|Question||Consider an economy in which taxes, planned investment, government spending on goods and services, and net exports are autonomous, but consumption and planned investment change as the interest rate changes. You are given the following information concerning autonomous consumption, the marginal propensity to consume, planned investment, government purchases of goods and services, and net
Exports Ca = 1,400 – 15r c = 0.5 Ip = 2,350 – 35r; G = 1,940 NX = – 200 Ta = 1,600.
(a) Compute the value of the multiplier.
(b) Derive the equation for the autonomous planned spending schedule, Ap.
(c) Derive the equation for the IS curve,
(d) Using the equation for the IS curve, calculate the equilibrium levels of income at interest rates equal to 0, 3, and 6.
(e) Using your answers to part d, calculate the slope of the IS curve,
(f) Suppose that autonomous consumption rises by $40 billion, so that Ca = 1,440 – 15r. Explain whether this increase in autonomous consumption is caused by a rise or fall in consumer confidence. Derive the new equation for the IS curve.

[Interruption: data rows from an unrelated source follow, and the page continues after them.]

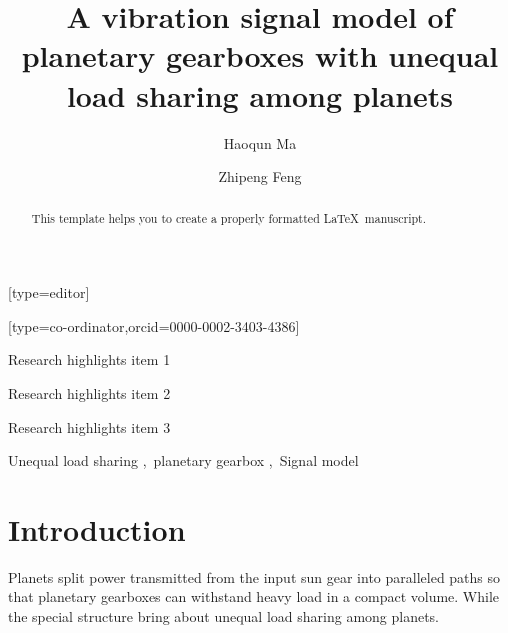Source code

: \documentclass[a4paper,fleqn]{cas-sc}
\begin{document}
\let\WriteBookmarks\relax
\def\floatpagepagefraction{1}
\def\textpagefraction{.001}

\title[mode = title]{A vibration signal model of planetary gearboxes with unequal load sharing among planets}
\author[1]{Haoqun Ma}[type=editor]
\address[1]{University of Science and Technology Beijing, No.30, Xueyuan Road, Haidian District, Beijing.}
\author[1]{Zhipeng Feng}[type=co-ordinator,orcid=0000-0002-3403-4386]
\cormark[1]
\begin{abstract}
    This template helps you to create a properly formatted \LaTeX\ manuscript.
\end{abstract}
\begin{highlights}
    \item Research highlights item 1
    \item Research highlights item 2
    \item Research highlights item 3
\end{highlights}
\begin{keywords}
    Unequal load sharing \sep\ planetary gearbox \sep\ Signal model
\end{keywords}
    
\maketitle
\section{Introduction}
\par Planets split power transmitted from the input sun gear into paralleled paths so that planetary gearboxes can withstand heavy load in a compact volume. While the special structure bring about unequal load sharing among planets.
\end{document}
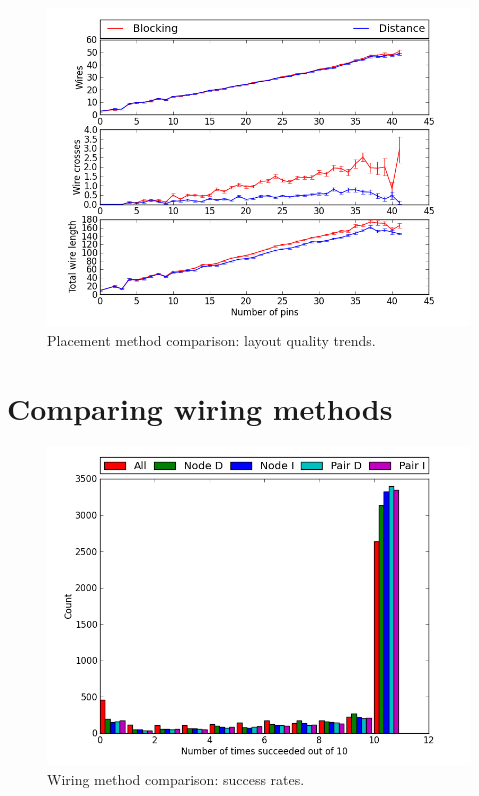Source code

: \begin{figure}
\begin{center}
\includegraphics[width=\textwidth]{Images/placement_quality_trend_comparison.png}
\caption{Placement method comparison: layout quality trends.}
\label{fig:placement_quality_trend}
\end{center}
\end{figure}

\section{Comparing wiring methods}

\begin{figure}[H]
\begin{center}
\includegraphics[width=\textwidth]{Images/wiring_success_comparison.png}
\caption{Wiring method comparison: success rates.}
\label{fig:wiring_success}
\end{center}
\end{figure}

(g) Using the equation for the new IS curve; calculate the new equilibrium levels of income at interest rates equal to 0, 3, and 6.
(h) Using your answers to parts d and g, explain whether the IS curve shifts to the left or right when autonomous consumption rises. Explain why the horizontal shift of the IS curve equals the multiplier times the change in autonomous planned spending.